The original version of NRS 616B.028(1) was codified in 1989. It read, “while engaged in work in a prison industry program,” as opposed to today’s version, which reads “while engaged in work in a prison industry or work program.” The “or work” addition was implemented by the Legislature in 1995.  The legislative history reveals that “or work” was added to curtail a specific situation in which inmates who were participating in prison work camps with the Division of Forestry were suing the Division of Forestry for failure to train and inadequate equipment.

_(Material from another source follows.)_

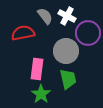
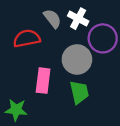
green star: (41, 94) -> (16, 110), moved, turned -30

The Court reasoned that while NRS 616B.028’s legislative history might not precisely state the extent of what “work program” was meant to encompass, it was clear that it did not contemplate the work release program under consideration here. The work release program is codified in NRS Chapter 213. Prison industries and programs concerning forestry are codified in NRS Chapter 209. There is no evidence indicating that the Legislature intended to expand NRS 616B.028(1) in 1995 to include the work release program, which was already enacted at the time, by adding “or work.”

Therefore, the Court concluded that “or work,” which was added to the statute in order to resolve issues surrounding inmates working for the Division of Forestry, merely clarified that NRS 616B.028(1) refers to prison industry programs codified in NRS Chapter 209, whether they take place inside the prison walls, e.g., producing license plates, or outside the prison walls, e.g., outdoor day-labor projects.

Accordingly, the Court reversed the judgment of the district court and reinstated the decision of the appeals officer, which held York liable for Piper’s workers’ compensation coverage for both injuries.